"It looked like it was a configuration issue on their end with state information - what was cache versus what was authoritative," said Richard Hyatt, co-founder and CTO of BlueCat Networks, which sells DNS appliances and a cloud-based managed DNS service. "I think it was a configuration on their end that might have been connected to DNS...but they were very vague about it."
Infoblox attributed the Facebook outage to a problem with change management in a blog post on Friday.
"When dealing with network change and configurations, organizations must be more proactive in testing, validating and monitoring the ongoing status of both the critical network infrastructure (routers, switches, firewalls, etc.) as well as the Web services (applications, databases and servers)," Infoblox said, referring to change management as "the biggest problem for IT teams worldwide."
"It's not at all clear that Facebook had a DNS problem. There's no indication of that from the official information they have published," said Jim Galvin, director of strategic relationships and technical standards at Afilias, which operates more than a dozen top-level domains including .info and .org. "It's pretty clear they had a distributed database problem...From our point of view, it's an issue of how to make sure you have good data in the database to start with."
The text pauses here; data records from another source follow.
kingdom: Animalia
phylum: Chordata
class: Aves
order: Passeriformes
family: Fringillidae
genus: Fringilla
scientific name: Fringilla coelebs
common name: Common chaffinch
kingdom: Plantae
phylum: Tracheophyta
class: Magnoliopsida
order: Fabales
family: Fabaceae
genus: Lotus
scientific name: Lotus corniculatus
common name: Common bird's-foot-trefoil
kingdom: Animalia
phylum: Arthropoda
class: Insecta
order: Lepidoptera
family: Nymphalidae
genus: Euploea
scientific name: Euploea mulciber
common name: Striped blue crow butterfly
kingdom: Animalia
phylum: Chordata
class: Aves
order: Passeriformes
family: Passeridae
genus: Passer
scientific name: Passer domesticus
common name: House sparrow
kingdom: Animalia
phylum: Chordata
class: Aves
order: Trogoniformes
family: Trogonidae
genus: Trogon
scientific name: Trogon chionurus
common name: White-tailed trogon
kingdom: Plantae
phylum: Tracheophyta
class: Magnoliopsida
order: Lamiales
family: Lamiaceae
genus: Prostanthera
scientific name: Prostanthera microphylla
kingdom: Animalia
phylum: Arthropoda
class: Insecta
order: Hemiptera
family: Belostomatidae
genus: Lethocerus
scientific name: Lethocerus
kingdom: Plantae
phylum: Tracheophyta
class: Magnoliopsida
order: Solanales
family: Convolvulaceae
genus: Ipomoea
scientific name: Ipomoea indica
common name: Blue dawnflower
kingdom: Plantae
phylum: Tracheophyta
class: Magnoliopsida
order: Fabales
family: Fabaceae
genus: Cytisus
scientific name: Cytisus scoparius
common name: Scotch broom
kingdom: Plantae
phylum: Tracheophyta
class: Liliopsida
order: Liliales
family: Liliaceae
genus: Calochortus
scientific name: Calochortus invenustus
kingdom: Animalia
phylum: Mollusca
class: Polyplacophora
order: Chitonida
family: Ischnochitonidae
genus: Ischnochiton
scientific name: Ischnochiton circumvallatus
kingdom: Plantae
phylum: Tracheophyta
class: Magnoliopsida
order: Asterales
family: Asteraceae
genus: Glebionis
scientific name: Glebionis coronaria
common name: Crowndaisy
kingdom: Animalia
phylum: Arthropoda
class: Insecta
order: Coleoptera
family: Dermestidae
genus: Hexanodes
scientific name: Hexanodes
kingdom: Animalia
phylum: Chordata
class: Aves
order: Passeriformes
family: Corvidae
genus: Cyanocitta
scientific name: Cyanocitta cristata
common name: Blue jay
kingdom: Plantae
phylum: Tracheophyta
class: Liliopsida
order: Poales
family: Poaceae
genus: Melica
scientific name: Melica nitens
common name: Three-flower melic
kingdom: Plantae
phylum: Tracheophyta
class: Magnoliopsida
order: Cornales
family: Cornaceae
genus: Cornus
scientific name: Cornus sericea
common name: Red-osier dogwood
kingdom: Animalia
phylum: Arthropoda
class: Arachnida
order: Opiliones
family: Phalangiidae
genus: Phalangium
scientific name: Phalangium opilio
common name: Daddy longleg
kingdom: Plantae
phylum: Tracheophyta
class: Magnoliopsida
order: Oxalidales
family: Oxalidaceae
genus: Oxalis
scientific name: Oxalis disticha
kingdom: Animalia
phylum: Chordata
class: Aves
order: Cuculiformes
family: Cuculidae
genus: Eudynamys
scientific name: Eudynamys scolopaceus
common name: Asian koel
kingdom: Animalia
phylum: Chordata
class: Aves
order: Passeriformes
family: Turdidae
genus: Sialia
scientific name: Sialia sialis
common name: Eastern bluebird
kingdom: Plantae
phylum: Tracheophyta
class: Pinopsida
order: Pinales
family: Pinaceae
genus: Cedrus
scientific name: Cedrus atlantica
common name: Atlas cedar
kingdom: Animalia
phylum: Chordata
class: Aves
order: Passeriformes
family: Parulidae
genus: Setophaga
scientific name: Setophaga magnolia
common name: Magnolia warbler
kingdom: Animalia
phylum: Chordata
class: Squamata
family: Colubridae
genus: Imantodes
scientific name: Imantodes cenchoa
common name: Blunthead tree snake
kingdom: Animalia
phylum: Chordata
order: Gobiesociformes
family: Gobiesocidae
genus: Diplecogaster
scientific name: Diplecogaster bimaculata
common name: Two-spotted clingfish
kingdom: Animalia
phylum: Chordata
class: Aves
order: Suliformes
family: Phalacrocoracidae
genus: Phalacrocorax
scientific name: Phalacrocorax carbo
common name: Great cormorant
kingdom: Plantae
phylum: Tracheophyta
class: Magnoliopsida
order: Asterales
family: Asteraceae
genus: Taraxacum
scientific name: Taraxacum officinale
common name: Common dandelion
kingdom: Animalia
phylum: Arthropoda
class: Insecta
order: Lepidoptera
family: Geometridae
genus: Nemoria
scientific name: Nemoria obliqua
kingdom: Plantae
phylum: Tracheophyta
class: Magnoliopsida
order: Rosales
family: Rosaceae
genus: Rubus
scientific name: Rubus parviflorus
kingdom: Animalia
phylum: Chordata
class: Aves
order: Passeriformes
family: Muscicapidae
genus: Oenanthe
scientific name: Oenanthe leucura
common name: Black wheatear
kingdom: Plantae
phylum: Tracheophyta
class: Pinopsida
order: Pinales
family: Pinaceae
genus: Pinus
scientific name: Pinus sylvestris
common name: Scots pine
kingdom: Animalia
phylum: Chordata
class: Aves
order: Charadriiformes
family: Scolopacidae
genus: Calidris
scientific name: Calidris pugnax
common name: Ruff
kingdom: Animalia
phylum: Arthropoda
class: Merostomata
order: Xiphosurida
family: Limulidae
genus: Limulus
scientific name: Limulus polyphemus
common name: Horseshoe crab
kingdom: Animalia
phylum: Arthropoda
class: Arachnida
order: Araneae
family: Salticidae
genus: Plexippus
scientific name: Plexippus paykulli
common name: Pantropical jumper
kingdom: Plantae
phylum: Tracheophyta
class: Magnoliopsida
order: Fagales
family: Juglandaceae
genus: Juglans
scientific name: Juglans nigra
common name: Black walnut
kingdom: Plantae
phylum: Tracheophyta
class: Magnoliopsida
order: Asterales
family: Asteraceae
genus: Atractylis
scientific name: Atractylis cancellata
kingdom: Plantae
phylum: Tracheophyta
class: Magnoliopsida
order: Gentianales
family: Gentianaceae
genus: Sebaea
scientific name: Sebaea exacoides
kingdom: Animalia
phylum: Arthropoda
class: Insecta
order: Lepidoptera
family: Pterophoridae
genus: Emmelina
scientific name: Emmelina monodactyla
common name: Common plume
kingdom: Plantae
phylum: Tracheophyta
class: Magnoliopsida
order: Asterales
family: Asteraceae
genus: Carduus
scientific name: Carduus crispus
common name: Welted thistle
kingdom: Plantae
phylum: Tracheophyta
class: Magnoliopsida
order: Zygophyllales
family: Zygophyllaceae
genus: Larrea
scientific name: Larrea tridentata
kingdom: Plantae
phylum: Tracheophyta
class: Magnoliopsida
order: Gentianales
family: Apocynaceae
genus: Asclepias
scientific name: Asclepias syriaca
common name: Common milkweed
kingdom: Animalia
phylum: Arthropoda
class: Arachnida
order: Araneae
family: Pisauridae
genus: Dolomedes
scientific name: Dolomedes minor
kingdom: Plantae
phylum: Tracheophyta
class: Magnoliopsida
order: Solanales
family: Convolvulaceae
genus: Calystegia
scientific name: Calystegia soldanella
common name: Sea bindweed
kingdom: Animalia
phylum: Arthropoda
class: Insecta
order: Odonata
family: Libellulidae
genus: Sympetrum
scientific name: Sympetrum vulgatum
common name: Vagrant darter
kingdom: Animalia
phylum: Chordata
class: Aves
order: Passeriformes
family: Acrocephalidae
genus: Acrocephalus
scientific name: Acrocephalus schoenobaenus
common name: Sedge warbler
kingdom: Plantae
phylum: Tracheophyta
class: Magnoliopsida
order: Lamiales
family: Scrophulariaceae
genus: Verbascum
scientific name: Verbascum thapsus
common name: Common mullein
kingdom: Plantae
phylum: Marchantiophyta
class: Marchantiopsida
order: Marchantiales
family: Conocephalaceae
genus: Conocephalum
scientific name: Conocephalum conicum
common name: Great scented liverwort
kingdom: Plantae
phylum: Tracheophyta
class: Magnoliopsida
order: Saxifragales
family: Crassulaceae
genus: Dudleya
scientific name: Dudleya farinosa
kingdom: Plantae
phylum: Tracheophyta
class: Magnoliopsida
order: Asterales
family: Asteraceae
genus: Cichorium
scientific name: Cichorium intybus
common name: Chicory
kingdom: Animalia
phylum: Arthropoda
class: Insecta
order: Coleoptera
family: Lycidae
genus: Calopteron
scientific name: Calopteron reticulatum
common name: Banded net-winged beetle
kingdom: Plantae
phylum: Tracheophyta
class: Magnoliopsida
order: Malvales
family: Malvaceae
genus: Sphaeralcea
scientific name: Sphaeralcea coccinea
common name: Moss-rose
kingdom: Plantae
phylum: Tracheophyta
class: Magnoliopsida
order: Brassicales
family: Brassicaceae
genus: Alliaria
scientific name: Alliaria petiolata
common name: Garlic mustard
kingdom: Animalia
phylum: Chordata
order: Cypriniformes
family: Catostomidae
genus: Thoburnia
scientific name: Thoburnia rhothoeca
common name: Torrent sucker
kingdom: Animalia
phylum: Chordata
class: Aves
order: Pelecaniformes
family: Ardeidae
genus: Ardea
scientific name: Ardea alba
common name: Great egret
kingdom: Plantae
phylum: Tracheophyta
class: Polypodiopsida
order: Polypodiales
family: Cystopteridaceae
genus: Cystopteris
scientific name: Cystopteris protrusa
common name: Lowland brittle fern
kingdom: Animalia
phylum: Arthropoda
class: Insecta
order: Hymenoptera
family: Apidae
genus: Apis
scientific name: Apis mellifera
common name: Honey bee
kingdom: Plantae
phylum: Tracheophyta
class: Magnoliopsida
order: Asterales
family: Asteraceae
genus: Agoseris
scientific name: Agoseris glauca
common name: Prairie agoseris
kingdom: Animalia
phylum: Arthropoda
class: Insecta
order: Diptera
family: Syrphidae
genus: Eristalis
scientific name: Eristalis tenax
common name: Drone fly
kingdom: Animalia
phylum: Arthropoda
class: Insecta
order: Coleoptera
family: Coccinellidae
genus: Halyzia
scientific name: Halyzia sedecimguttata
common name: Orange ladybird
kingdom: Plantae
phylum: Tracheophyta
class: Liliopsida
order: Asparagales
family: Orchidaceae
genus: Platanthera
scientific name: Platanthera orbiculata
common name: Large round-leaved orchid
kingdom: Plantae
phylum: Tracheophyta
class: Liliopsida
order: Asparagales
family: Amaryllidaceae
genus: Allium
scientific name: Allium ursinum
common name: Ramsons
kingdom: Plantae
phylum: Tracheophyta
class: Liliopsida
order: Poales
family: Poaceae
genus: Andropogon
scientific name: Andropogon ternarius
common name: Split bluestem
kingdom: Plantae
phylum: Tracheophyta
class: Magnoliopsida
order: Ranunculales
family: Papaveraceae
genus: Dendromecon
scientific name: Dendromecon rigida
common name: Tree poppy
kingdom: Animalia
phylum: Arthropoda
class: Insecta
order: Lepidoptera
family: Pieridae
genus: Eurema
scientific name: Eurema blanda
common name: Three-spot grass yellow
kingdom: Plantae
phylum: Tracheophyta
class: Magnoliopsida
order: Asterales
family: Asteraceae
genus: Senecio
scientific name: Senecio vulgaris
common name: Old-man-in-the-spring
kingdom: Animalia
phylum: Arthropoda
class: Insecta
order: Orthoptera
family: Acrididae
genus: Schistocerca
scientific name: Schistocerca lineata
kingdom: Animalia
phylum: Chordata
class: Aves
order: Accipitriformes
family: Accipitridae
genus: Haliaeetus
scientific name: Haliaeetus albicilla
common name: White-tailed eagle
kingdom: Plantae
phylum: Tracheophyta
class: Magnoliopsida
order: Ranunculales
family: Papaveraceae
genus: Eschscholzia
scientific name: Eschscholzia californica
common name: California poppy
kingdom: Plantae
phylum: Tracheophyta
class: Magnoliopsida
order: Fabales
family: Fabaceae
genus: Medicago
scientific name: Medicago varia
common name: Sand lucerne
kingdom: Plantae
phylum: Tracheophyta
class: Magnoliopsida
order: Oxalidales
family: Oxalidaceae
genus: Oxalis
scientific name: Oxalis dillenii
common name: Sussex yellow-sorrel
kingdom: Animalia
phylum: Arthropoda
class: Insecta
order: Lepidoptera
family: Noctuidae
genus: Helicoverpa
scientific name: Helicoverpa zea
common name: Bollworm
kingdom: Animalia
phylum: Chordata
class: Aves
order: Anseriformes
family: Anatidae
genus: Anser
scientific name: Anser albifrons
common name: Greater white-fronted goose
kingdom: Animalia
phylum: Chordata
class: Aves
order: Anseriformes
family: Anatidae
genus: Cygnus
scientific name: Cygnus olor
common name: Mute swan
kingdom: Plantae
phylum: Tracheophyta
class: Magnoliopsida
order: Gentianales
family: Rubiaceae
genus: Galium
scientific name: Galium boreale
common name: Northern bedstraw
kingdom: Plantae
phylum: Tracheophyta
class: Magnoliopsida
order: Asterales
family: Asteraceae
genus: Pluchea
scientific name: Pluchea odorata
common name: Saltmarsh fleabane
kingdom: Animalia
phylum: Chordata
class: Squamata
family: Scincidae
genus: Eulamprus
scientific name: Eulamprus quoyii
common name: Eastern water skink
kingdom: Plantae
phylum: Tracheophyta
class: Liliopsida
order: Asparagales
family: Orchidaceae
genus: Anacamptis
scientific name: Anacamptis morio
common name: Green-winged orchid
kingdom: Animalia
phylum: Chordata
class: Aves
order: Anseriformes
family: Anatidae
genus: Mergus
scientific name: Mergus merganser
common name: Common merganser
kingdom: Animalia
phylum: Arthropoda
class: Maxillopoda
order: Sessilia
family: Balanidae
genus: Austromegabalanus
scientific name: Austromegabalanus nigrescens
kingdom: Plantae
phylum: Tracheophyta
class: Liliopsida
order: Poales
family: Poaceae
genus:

Galvin said the problem Facebook experienced was akin to a distributed denial-of-service attack, where a Web site is overwhelmed by traffic from a hacker. In Facebook's case, the excess traffic was created by its own automated system for verifying configuration values.
"With Facebook, the interim system knew it had bad data and wanted to get the right data...so it will keep asking until it gets the right answer," Galvin said. "The analogy is a DDOS attack. You have more and more resolvers suddenly figuring out that they have bad data in the cache, and they're constantly requesting the right data. The servers that have bad data in them are seeing more requests, and everything slows down."
Galvin said confusion surrounding the Facebook outage stems from the fact that DNS has similar properties. If there was bad data in an authoritative DNS database, the DNS resolvers would continue to ask for the correct data and flood the system with traffic. Also, the bad data in a DNS database would continue to reside in a cached database for a certain number of hours after the error was fixed because of the time-to-live (TTL) feature of the DNS. Many Web sites have a TTL of one day, which means bad data will live in DNS caches for 24 hours.